» WORK INSTRUCTION
Look through the records below for the line holding "right ankle: (412, 164)". Write it out exactly, with each following line through the line holding "left ear: (207, 34)".

» EXERCISE MATERIAL
——
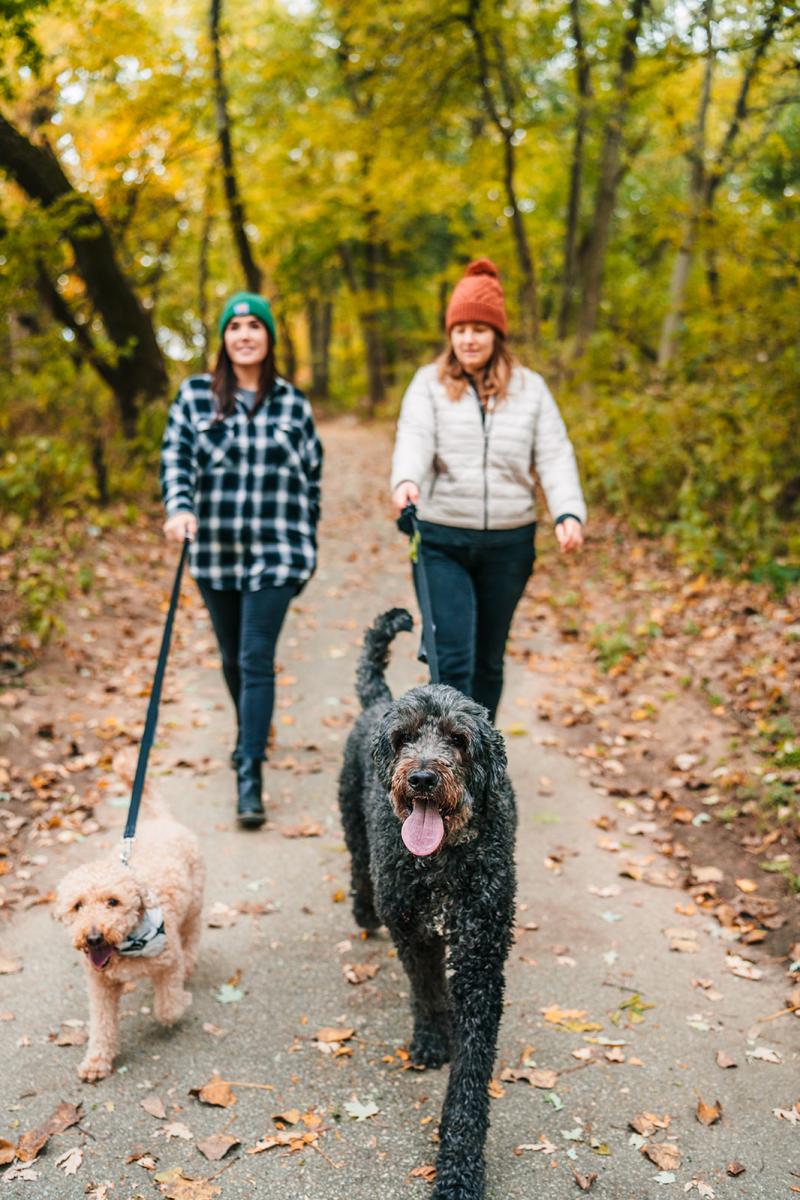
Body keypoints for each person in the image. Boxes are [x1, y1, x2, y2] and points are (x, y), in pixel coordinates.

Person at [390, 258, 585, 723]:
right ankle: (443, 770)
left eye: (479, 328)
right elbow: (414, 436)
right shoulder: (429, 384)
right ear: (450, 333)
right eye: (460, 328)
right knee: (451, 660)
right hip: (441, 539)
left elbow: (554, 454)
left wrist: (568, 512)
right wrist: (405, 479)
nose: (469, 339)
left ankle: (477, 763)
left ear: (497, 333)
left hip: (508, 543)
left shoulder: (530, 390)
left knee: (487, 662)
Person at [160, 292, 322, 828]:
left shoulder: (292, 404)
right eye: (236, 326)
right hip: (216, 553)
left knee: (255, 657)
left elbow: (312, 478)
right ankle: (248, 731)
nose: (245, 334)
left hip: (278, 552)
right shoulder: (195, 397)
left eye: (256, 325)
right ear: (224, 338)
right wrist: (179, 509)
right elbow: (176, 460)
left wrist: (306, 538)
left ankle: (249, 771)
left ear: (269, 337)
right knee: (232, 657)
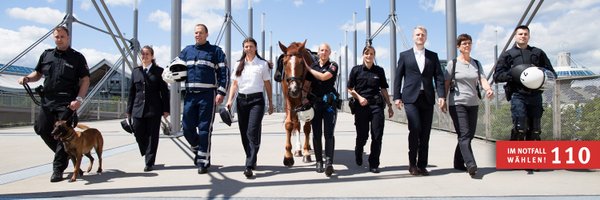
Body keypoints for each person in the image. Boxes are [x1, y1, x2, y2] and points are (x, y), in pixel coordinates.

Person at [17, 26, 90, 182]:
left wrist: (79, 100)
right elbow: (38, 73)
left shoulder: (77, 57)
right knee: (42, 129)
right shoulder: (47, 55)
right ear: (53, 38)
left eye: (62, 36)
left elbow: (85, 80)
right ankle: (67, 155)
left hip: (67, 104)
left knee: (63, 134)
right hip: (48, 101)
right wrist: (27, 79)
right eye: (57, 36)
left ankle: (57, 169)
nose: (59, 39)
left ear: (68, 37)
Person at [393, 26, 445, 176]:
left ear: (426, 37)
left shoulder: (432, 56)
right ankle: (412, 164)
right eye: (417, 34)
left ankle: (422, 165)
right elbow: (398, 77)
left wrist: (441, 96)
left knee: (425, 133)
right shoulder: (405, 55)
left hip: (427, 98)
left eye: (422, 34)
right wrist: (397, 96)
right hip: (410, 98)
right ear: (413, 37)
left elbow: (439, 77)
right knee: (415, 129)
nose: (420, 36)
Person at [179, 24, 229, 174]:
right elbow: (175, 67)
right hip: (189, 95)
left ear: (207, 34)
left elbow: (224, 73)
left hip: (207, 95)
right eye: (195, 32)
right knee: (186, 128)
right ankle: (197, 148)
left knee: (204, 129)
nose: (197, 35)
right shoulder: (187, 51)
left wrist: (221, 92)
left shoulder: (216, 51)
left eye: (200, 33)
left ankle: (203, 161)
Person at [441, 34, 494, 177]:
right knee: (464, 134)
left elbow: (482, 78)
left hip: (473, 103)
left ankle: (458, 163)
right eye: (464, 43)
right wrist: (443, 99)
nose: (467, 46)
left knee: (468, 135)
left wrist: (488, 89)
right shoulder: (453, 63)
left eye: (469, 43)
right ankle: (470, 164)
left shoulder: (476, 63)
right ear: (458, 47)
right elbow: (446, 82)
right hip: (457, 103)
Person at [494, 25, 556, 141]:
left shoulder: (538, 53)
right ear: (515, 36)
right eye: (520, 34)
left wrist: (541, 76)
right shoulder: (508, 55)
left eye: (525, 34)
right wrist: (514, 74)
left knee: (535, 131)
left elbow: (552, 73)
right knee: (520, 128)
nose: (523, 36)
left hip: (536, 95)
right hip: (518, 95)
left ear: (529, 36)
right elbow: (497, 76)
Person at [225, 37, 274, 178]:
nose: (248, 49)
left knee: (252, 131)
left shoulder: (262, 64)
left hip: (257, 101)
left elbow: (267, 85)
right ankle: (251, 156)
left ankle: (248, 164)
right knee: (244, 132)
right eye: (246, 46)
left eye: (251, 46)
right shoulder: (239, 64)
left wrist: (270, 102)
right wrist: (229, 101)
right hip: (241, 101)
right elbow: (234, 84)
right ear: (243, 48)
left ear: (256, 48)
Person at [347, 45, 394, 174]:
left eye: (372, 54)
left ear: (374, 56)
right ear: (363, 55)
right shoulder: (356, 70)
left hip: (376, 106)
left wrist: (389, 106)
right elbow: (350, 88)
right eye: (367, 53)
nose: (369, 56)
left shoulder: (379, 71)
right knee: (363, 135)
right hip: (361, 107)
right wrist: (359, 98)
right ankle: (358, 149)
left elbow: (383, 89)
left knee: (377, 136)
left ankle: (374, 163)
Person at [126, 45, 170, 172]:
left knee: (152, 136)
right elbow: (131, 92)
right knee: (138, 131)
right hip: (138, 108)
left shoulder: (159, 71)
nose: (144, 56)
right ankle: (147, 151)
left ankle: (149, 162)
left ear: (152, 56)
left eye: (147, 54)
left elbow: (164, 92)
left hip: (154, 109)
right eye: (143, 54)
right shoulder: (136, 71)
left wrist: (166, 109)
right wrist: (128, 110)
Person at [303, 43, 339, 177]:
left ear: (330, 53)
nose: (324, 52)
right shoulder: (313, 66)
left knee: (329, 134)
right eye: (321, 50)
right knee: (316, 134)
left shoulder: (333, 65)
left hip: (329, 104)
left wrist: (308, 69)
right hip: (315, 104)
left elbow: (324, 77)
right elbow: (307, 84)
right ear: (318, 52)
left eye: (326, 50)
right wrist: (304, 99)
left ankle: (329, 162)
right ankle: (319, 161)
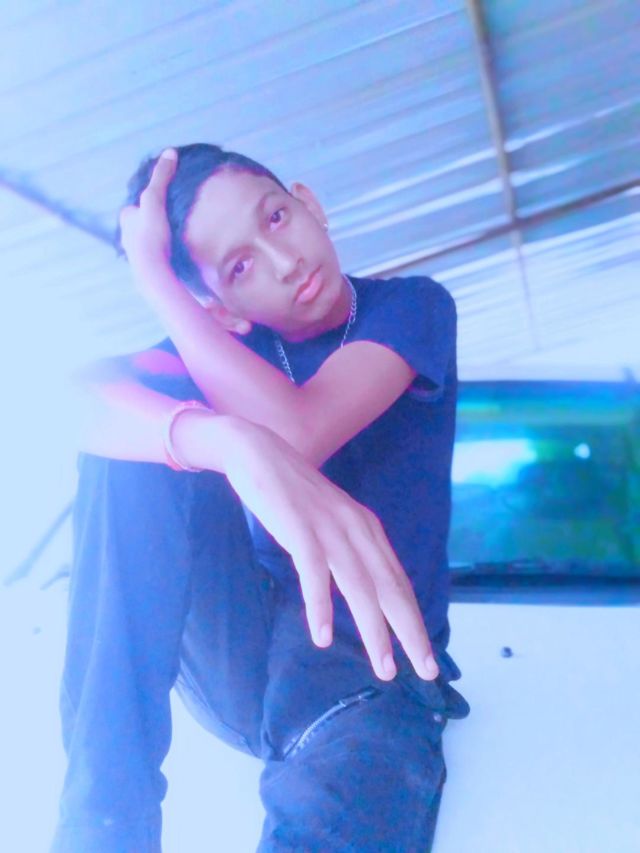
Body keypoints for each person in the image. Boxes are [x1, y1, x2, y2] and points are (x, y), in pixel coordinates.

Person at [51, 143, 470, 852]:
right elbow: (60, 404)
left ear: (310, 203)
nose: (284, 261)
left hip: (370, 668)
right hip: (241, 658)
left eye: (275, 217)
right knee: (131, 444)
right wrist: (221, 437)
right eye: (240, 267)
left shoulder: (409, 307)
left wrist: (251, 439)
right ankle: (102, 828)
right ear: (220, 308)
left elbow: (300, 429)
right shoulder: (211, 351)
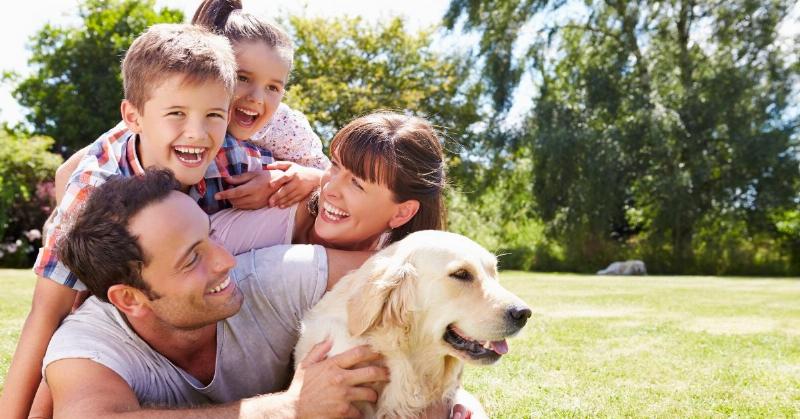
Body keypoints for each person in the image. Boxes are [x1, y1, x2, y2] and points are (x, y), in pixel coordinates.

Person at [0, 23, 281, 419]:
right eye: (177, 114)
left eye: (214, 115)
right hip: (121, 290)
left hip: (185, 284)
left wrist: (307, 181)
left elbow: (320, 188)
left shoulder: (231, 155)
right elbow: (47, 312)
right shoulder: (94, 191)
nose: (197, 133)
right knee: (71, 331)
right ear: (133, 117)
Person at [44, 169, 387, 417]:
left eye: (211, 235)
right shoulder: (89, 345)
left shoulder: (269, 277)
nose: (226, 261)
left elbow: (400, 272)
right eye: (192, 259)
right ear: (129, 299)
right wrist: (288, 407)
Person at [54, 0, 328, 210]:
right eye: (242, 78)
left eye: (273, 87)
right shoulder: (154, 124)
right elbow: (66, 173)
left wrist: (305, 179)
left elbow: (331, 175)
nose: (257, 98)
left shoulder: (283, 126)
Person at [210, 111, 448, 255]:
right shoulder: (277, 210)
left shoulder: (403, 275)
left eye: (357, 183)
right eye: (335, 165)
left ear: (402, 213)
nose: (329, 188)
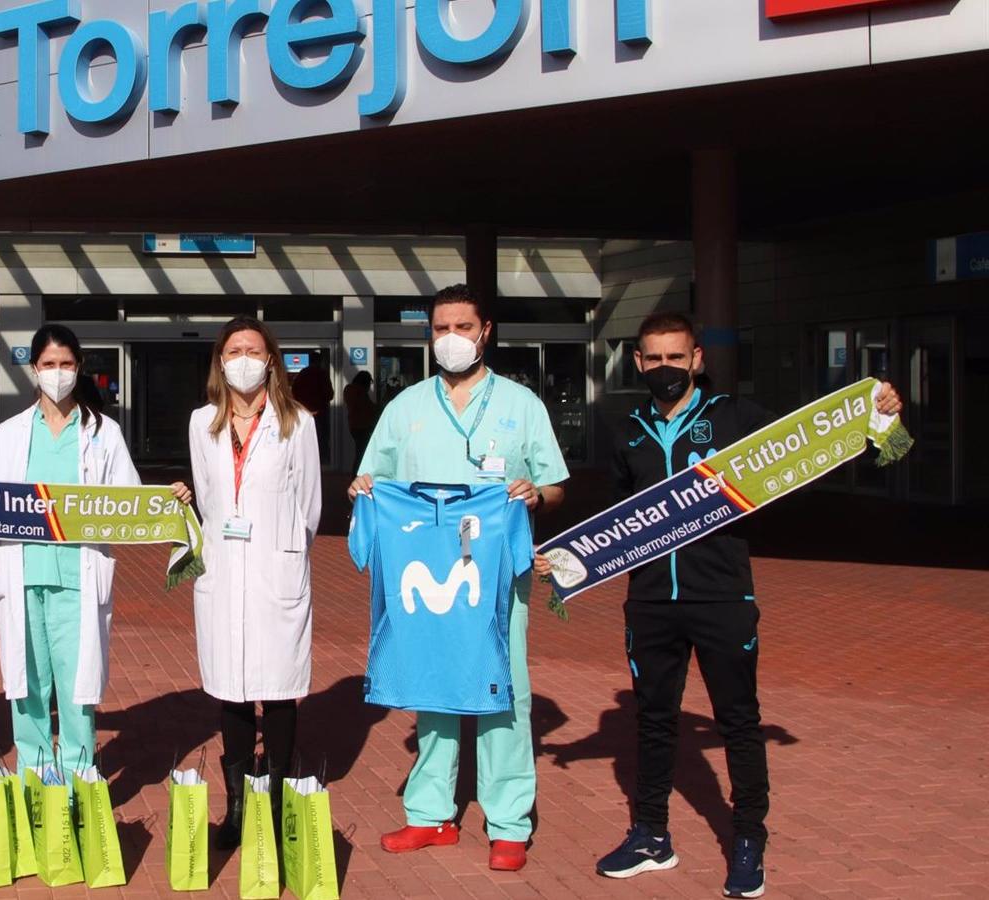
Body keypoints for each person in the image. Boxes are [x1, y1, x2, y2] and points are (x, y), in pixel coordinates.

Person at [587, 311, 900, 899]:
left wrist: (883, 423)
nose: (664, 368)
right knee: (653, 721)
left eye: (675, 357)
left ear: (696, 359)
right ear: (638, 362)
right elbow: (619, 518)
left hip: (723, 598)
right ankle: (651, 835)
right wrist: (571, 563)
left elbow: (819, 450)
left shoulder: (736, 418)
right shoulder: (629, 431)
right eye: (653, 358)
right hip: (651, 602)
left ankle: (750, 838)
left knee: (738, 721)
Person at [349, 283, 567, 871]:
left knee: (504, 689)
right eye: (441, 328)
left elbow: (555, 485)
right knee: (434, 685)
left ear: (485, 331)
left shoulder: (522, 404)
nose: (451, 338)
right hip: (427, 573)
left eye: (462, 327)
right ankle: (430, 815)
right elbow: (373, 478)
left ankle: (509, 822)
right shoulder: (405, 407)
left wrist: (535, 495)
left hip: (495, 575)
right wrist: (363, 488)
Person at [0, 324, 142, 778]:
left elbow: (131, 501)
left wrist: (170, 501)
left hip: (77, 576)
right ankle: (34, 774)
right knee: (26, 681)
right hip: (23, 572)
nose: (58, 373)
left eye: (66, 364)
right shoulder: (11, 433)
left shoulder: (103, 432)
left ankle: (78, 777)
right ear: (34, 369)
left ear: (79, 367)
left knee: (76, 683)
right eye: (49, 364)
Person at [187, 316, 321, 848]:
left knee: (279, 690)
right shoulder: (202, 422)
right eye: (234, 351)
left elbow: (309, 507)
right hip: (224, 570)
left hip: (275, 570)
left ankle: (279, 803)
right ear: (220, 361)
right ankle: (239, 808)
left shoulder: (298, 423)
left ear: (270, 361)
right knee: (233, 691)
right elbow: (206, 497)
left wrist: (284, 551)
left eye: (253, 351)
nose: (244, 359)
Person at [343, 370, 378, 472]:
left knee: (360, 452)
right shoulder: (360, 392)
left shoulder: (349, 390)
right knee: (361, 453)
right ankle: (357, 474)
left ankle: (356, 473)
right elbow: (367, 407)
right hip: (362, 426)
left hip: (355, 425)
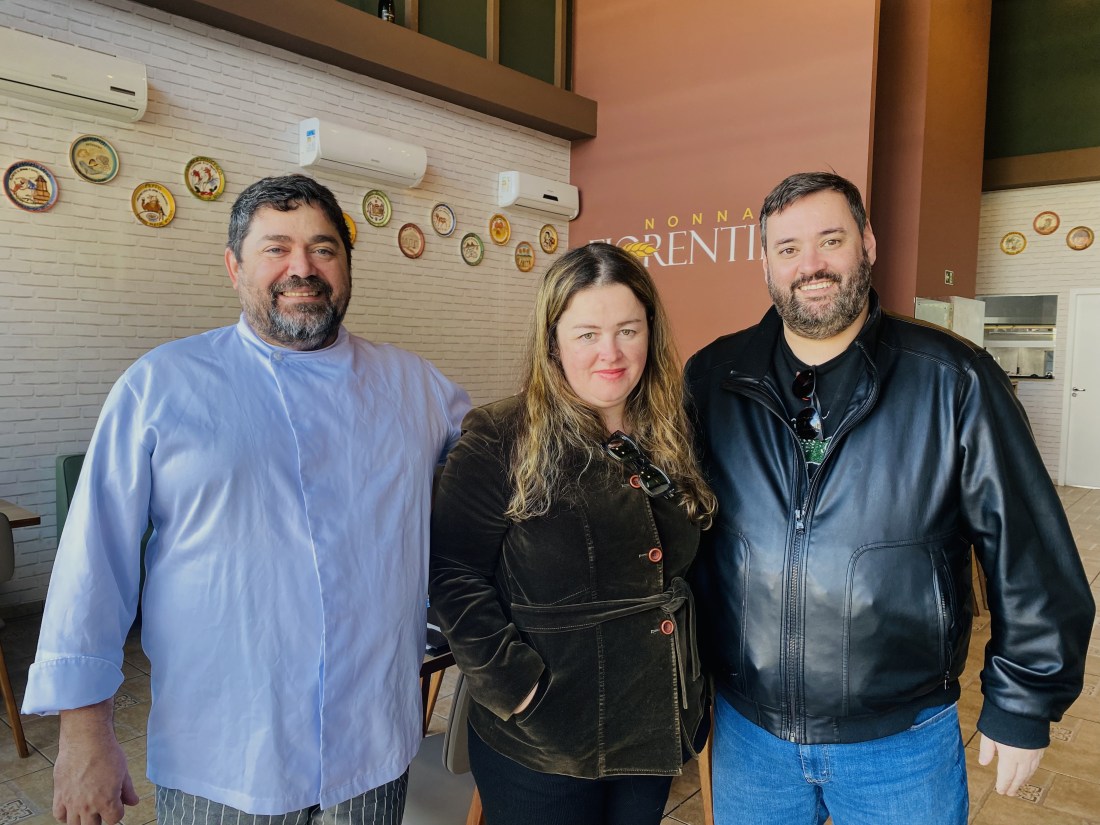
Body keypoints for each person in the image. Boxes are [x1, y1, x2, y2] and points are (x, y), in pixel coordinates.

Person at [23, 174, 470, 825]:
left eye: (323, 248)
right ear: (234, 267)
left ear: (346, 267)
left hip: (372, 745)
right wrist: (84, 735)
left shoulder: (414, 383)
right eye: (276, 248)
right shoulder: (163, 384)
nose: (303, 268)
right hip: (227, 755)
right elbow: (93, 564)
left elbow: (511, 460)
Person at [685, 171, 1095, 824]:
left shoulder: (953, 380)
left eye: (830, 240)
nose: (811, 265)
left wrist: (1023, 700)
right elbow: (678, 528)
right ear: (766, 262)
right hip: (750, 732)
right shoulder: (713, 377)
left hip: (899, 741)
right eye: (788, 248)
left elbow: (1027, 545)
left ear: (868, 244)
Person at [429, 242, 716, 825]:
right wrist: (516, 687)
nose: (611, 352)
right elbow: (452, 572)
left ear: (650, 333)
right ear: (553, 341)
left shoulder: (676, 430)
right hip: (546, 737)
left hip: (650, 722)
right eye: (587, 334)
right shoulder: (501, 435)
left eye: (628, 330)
——
» EXPECTED OUTPUT
right ankle: (412, 164)
right eye: (417, 34)
left ankle: (422, 165)
right elbow: (398, 77)
left wrist: (441, 96)
left knee: (425, 133)
right shoulder: (405, 55)
left hip: (427, 98)
left eye: (422, 34)
right wrist: (397, 96)
right hip: (410, 98)
right ear: (413, 37)
left elbow: (439, 77)
right knee: (415, 129)
nose: (420, 36)
Person at [179, 24, 229, 174]:
right elbow: (175, 67)
right hip: (189, 95)
left ear: (207, 34)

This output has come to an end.